Demeures

Elle déménageait fréquemment.  

Aussi avait-elle eu le temps, en matière de logement, d’affiner ses critères. 

Elle aimait les cadres qui transportent l’âme par leur volume ou leurs jeux de lumière.  

Exercer, dans ce domaine, la démesure la plus saine entretenait au quotidien un bouleversement salutaire.  

En recherchant l’éclat d’un paysage, on apprenait que la beauté n’avait rien de facile, qu’elle torturait d’une relance insatiable. 

C’est à cette école d’exigence que la contemplation cachait sa face austère, le refus de transiger sur une hygiène de vie, de sacrifier au compromis la saveur de l’excès.  

Un jour, elle avait retrouvé par hasard un de ses anciens logis : il était assis à l’entrée d’une forêt, entouré d’un talus verdoyant en haut duquel elle avait vu une petite laie.  

C’est de ce logis que, dix ans auparavant, elle enfilait ses bottes à l’aube quand elle voyait une charrue de nuages, poussée par le soleil levant, ensemencer le ciel, et qu’elle courait jusqu’à l’étang voisin. Elle vivait là quelques minutes d’extase devant le paysage électrisé. Le métal du ciel se réfléchissait à la surface de l’eau fourragée par le vent.  

L’étang devenait un gigantesque chaudron de braises. 

Écarquillant les yeux, elle assistait à une scène prodigieuse où fusionnaient les éléments.
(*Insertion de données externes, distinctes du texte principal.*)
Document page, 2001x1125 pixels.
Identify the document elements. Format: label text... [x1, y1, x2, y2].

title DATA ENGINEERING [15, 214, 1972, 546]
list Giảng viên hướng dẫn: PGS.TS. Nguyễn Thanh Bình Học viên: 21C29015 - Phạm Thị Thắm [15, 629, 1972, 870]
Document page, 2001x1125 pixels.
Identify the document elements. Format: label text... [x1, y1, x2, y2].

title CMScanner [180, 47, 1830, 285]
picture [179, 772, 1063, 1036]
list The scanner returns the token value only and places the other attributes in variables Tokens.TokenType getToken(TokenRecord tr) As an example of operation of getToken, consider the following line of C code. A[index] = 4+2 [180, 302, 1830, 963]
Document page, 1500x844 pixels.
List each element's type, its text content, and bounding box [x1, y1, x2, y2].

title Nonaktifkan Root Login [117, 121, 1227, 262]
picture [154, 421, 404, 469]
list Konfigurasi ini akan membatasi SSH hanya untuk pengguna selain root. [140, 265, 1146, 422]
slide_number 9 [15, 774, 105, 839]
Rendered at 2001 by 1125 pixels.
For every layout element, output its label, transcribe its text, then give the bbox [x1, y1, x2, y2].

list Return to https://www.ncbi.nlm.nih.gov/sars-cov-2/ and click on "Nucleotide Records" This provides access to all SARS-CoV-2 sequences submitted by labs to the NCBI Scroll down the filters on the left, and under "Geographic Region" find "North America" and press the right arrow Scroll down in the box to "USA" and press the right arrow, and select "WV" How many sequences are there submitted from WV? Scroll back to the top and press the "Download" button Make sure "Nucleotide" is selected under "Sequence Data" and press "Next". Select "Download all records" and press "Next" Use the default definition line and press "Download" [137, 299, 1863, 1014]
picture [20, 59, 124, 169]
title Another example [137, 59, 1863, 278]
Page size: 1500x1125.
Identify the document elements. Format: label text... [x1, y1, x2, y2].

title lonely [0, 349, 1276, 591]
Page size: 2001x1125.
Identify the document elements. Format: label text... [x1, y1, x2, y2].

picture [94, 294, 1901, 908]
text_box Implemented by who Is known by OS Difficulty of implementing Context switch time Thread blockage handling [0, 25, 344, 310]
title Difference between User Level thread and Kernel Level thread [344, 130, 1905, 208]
Elle se tenait délicieusement captive sous le dôme de feu. 

Ce jour-là, elle avait garé sa voiture auprès du même étang, hésitant à se confronter à une réalité vidée de son attrait. D’autant que le chagrin de l’expulsion l’avait longtemps poursuivie : le propriétaire avait brusquement décidé de reprendre sa maison.  

Cédant à la curiosité, elle s’était engagée timidement dans la cour d’entrée pour découvrir avec stupéfaction (et non sans une certaine fierté) que son logis d’élection avait été transformé en un gîte cinq étoiles. La ferme mitoyenne avait été annexée à l’ancien relais de chasse. Une piscine y avait été construite, lambrissée d’élégantes dalles en marbre noir 

Soulagement de voir qu’avait été conservé le bow-window d’où elle avait l’impression d’être assise en plein champ.  

Par la porte entrouverte elle avait constaté que le salon avait doublé de taille. Au décor primitif avait été ajoutée une gamme de matériaux contemporains, donnant l’illusion de traverser le temps.  

Elle avait réprimé un pincement de cœur que tant de beauté lui soit désormais interdite. 

Mais le cadre incomparable avait été reconnu, ce qui prouvait la justesse de son choix.  

Elle savait qu’en ouvrant le spectacle au public, le propriétaire avait perdu ce qui en faisait la valeur  : sa richesse imprenable aux regards.  

La beauté ne pourrait jamais être annexée. En recevoir la confirmation la dédommageait de son exil. Elle n’éprouvait que commisération pour ceux qui avaient usurpé sa place et rempli la demeure de commodités inutiles. 

L’âme du lieu lui restait, et rien ne pourrait empêcher qu’ait été vécue là une aventure insoupçonnable. 

Elle se souvenait d’avoir prêté un jour ce logis à une amie pour une fête familiale.  

Avant de partir sur la pointe des pieds, laissant l’immense table magnifiquement dressée, aux couverts étincelants et aux plats d’argent soigneusement astiqués –, elle avait posé à droite de chaque assiette une fleur cueillie à son massif de rhododendrons parme.  

En se retournant avant de quitter la pièce, elle avait été fascinée par ce repas qu’avaient déjà entamé des convives invisibles, – chacun, à sa place, vivifié par ce carillon de mauve qui marquait une drôle d’inversion : le surgissement de la flore transformait la maison en un immense parterre jubilant de couleur.  

La salle à manger était devenue un bosquet fleuri où dialoguaient des êtres immatériels penchés à l’oreille d’autrui, comme acquiesçant au postulat que s’offrait là, à l’œil avide, une seconde inestimable où les repères se confondent et où le cœur – convié à un festin richissime, à une fête très sélecte où l’on n’entre que sur invitation – s’enthousiasme de participer brièvement à la muette harmonie du monde.